__WORK ORDER__: Within the data that follows, tally every line containing "Units". Provide only the tally.

__INFORMATION__:
== Segment start ==

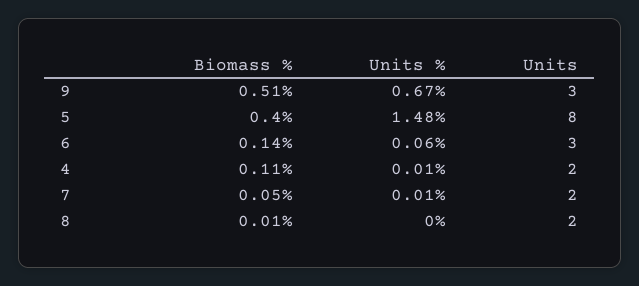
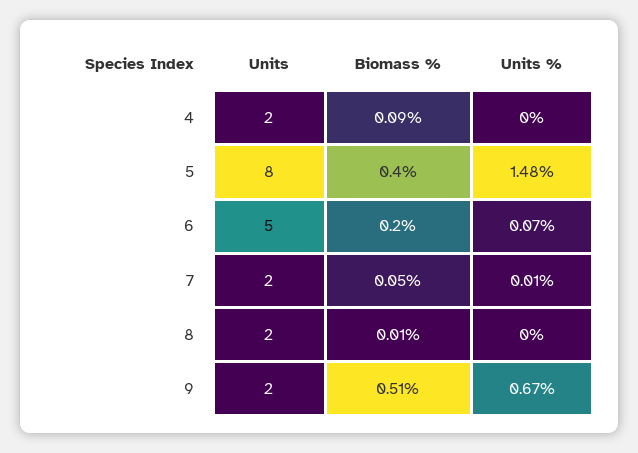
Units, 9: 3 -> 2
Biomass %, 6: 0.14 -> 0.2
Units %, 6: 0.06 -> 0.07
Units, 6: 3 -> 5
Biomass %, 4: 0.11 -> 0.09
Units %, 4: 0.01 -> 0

== Segment end ==
== Segment start ==

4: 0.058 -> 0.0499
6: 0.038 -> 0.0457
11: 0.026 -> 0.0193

== Segment end ==

__SOLUTION__: 4